Collection entries:
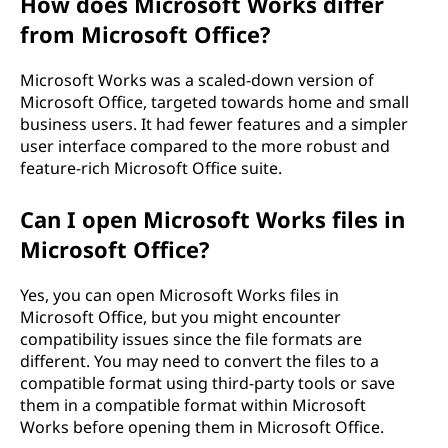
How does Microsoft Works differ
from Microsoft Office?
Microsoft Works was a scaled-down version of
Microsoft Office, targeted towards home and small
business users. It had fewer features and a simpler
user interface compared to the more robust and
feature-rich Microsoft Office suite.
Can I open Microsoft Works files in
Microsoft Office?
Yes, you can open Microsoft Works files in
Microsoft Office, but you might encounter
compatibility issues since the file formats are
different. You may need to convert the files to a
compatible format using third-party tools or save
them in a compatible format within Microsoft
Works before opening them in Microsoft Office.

* * *

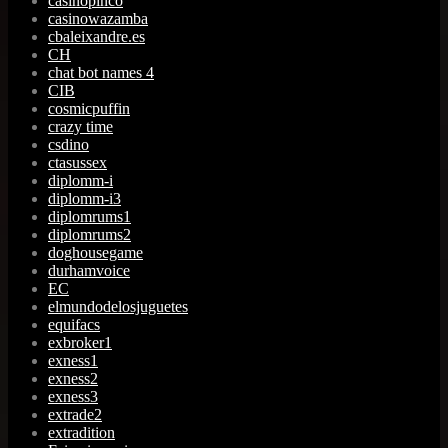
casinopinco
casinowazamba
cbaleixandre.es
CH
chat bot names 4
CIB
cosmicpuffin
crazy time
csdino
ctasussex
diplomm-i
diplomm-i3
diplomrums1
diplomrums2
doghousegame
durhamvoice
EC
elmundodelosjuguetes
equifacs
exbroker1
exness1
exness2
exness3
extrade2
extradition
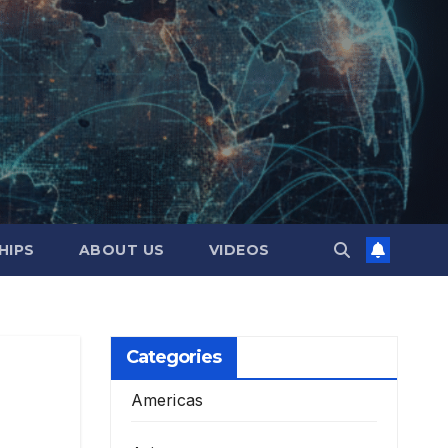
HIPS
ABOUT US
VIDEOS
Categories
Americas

• [PROBLEM STATEMENT]
In the listing above, write out word for word every line from the one containing "How does Microsoft Works differ" through the one containing "Works before opening", including both of those lines.

• [SOLUTION FOR THIS EXERCISE]
How does Microsoft Works differ
from Microsoft Office?
Microsoft Works was a scaled-down version of
Microsoft Office, targeted towards home and small
business users. It had fewer features and a simpler
user interface compared to the more robust and
feature-rich Microsoft Office suite.
Can I open Microsoft Works files in
Microsoft Office?
Yes, you can open Microsoft Works files in
Microsoft Office, but you might encounter
compatibility issues since the file formats are
different. You may need to convert the files to a
compatible format using third-party tools or save
them in a compatible format within Microsoft
Works before opening them in Microsoft Office.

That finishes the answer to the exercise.